◆ Exercise: State how many lines of the entries include the string "feTurbulence", please, leaving out everything but the number.

◆ Records provided:
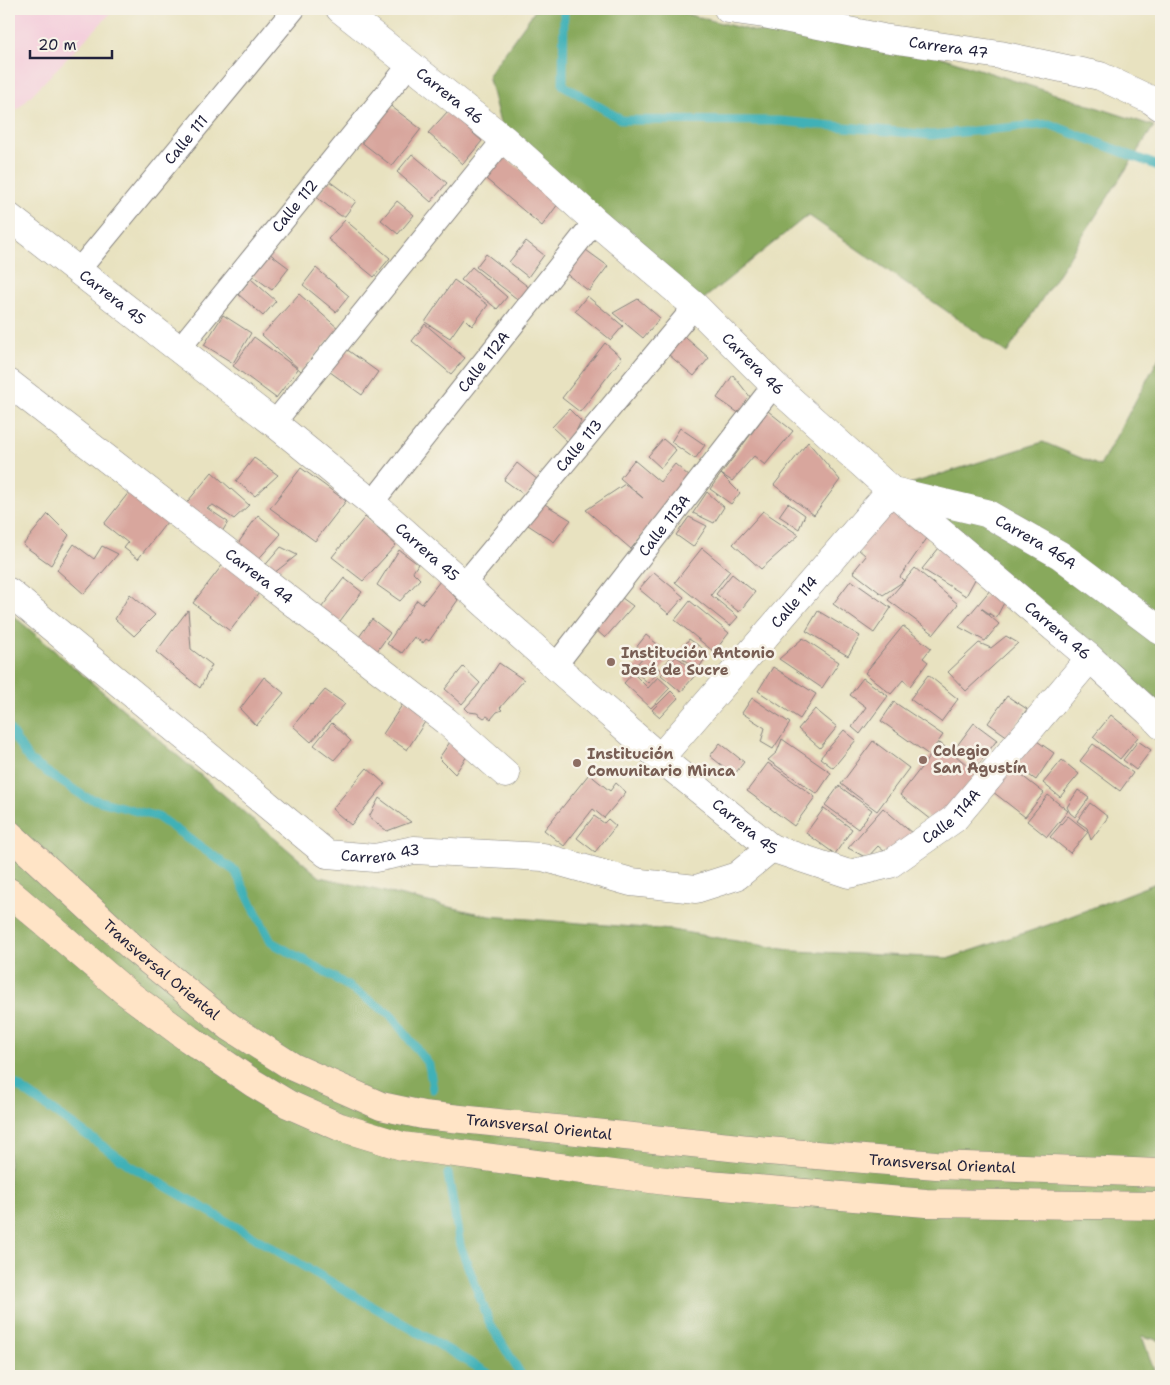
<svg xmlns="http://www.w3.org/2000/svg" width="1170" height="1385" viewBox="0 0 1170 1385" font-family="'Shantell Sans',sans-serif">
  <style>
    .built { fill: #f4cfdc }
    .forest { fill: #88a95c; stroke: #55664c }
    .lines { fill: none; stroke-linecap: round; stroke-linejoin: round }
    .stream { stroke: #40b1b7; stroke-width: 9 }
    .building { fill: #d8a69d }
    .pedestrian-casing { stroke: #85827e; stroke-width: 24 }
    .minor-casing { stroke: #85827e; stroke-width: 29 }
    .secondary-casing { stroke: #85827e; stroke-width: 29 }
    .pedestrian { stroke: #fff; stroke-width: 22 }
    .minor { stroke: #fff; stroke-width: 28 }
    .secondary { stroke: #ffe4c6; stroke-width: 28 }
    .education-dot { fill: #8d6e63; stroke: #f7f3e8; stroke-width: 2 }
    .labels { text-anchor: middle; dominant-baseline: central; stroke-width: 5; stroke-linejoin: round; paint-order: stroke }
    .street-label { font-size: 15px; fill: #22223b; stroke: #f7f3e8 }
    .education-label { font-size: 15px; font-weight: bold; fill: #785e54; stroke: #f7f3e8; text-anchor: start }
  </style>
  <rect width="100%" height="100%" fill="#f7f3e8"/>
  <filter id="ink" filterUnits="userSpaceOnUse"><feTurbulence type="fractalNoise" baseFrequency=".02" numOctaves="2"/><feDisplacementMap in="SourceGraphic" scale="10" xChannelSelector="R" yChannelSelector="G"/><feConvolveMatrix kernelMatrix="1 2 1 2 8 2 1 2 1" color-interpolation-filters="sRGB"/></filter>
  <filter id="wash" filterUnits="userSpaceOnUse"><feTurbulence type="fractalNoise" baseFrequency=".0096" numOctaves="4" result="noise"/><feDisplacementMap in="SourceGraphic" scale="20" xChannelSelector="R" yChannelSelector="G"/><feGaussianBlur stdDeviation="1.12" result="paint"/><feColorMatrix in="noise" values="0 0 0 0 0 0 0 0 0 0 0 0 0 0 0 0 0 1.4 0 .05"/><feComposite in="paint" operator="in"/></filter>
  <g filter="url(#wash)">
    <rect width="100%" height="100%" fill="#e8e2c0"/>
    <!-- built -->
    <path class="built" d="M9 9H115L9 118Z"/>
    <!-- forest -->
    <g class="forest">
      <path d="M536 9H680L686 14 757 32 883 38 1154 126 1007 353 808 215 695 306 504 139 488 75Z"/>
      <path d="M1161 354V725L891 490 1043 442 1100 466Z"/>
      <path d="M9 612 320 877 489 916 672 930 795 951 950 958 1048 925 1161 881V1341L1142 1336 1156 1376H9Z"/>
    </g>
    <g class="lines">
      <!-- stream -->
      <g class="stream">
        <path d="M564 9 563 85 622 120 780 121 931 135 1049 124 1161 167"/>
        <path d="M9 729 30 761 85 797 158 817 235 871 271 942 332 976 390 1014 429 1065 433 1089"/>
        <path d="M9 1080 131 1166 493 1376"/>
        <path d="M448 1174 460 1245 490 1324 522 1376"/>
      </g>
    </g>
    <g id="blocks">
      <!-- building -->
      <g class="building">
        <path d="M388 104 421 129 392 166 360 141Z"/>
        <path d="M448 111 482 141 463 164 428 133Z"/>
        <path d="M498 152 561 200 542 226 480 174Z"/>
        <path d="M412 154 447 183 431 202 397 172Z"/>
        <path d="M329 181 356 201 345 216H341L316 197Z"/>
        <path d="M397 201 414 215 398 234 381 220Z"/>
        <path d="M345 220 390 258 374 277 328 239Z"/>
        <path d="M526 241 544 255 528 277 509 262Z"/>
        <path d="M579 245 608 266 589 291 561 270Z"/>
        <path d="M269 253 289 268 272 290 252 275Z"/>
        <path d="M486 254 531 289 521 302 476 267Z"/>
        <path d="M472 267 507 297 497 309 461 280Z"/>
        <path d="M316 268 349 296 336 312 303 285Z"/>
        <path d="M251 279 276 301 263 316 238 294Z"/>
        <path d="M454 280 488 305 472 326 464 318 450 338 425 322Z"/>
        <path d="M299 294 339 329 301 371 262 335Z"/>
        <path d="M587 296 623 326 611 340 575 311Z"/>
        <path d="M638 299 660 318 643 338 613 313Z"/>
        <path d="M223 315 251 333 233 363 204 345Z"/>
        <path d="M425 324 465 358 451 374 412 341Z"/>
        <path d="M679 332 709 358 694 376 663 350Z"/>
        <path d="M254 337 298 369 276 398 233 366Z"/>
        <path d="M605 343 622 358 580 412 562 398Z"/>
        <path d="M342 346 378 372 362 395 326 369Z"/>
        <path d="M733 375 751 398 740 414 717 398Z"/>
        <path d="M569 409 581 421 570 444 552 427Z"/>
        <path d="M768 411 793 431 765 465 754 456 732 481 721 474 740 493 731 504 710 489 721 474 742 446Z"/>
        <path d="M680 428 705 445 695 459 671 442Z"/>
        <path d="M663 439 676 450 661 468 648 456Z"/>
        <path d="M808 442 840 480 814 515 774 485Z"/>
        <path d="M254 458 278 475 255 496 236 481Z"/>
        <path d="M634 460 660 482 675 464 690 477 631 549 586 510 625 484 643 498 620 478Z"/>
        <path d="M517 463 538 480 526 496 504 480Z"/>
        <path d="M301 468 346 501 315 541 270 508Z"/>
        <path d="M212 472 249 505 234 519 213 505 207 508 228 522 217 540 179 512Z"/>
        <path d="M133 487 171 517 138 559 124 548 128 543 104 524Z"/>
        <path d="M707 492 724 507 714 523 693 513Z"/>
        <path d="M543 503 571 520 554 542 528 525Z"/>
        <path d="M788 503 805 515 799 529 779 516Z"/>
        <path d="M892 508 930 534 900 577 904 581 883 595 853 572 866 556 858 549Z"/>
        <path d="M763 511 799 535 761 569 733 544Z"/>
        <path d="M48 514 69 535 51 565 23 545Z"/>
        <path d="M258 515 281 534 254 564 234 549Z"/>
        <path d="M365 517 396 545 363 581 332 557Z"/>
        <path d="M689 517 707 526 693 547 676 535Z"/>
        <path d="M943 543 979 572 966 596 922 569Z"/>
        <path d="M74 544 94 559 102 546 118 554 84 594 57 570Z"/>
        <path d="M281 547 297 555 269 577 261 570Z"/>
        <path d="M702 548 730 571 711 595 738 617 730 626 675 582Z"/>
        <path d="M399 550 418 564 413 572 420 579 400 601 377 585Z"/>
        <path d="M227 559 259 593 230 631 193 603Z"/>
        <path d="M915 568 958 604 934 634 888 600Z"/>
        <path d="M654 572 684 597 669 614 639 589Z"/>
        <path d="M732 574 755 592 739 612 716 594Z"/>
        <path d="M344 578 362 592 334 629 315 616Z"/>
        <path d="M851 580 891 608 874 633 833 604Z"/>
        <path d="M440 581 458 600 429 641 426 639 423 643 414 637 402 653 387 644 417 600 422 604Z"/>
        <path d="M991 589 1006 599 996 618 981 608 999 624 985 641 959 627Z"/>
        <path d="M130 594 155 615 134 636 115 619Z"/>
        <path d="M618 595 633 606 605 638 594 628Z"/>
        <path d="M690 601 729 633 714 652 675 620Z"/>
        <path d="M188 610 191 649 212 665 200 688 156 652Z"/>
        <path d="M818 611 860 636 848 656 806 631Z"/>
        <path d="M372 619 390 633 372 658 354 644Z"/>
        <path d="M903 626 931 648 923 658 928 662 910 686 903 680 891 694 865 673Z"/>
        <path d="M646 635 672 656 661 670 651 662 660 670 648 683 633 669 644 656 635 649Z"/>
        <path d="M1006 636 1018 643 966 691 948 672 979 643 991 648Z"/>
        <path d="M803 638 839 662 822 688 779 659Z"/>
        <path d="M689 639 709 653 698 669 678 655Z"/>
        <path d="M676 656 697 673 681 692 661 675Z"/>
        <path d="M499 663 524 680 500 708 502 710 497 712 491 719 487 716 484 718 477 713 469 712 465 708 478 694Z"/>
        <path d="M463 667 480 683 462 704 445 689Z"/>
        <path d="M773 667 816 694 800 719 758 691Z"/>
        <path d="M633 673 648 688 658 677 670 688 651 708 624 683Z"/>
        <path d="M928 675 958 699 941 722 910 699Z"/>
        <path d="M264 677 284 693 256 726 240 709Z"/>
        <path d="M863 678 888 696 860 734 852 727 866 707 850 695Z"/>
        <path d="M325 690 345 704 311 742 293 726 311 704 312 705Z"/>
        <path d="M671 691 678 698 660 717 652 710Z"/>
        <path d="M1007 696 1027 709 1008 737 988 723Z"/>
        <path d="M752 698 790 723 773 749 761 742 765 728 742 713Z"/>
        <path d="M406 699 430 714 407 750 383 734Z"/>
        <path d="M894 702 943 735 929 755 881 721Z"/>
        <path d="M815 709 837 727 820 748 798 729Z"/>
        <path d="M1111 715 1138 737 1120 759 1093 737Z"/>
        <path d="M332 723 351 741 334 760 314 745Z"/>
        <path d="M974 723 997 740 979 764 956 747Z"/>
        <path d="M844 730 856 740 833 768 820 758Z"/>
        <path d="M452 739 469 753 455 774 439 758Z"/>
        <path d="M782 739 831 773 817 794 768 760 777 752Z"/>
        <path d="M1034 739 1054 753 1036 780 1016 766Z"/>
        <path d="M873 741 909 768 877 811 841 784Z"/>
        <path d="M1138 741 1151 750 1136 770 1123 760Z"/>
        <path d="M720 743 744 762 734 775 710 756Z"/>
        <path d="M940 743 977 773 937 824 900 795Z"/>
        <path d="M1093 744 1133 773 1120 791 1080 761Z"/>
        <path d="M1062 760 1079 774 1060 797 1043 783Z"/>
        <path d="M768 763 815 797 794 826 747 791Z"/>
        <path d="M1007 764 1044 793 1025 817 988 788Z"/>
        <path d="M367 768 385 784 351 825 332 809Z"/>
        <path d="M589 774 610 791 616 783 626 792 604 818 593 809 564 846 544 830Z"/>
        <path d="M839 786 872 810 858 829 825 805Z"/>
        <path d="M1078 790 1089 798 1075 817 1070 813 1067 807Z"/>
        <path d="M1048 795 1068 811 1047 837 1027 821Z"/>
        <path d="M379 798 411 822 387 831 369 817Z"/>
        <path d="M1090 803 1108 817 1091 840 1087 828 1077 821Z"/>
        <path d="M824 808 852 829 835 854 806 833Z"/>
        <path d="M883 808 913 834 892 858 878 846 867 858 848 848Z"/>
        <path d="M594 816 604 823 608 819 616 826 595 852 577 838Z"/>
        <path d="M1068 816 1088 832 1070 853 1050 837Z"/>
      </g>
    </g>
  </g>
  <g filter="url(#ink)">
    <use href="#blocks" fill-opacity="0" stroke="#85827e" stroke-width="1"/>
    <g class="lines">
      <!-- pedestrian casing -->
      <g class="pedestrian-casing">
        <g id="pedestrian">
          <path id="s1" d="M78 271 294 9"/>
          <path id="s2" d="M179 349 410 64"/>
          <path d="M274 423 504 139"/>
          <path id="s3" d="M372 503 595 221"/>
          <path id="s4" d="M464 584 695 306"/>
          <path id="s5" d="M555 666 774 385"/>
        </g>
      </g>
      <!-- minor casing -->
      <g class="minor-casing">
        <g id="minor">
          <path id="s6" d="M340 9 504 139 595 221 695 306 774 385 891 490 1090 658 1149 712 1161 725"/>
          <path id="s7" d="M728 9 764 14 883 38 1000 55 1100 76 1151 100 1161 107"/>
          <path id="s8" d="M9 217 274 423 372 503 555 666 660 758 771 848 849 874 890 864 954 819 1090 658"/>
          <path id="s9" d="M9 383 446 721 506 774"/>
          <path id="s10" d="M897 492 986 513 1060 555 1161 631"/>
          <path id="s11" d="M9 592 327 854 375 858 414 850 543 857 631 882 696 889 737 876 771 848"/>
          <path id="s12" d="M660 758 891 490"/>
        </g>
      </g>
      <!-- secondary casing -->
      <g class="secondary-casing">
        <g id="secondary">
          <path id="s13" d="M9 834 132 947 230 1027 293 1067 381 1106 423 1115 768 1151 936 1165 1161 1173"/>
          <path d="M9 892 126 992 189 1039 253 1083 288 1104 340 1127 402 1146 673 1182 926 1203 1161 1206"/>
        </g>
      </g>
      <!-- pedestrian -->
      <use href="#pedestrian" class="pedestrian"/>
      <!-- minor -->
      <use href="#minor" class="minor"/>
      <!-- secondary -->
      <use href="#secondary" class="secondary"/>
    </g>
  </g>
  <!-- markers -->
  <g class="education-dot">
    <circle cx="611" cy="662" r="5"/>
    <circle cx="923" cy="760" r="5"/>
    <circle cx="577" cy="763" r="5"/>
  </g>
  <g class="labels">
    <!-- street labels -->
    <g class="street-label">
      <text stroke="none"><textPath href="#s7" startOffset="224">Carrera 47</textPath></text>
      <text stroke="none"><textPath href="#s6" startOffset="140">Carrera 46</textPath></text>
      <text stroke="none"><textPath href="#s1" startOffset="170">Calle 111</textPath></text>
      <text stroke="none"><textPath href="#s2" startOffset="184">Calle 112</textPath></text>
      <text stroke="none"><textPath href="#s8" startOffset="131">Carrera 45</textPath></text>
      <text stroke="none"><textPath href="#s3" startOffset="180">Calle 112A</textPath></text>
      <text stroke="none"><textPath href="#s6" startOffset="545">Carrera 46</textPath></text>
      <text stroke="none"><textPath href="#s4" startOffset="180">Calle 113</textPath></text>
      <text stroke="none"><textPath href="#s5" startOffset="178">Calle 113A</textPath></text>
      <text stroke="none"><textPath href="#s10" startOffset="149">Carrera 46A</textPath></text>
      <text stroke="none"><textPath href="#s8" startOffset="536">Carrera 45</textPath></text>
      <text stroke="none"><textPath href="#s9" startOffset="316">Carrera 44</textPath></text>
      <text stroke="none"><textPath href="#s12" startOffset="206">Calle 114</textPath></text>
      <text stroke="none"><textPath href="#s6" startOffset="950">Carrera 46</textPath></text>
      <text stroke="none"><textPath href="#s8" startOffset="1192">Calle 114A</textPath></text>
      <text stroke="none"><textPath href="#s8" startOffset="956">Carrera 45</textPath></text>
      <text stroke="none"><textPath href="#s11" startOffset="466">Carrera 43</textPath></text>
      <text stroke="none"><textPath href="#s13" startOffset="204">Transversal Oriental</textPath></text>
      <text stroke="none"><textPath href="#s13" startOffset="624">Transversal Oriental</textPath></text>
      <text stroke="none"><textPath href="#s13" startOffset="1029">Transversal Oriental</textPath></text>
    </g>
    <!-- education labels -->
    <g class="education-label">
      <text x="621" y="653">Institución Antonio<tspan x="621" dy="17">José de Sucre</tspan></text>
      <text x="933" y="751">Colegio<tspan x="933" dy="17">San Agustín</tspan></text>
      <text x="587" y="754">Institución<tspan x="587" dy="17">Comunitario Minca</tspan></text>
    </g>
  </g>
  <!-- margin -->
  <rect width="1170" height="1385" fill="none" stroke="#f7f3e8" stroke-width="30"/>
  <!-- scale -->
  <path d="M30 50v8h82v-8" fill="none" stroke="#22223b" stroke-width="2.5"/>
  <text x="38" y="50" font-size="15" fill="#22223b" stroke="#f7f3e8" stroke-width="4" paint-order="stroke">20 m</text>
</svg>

◆ Response below: 2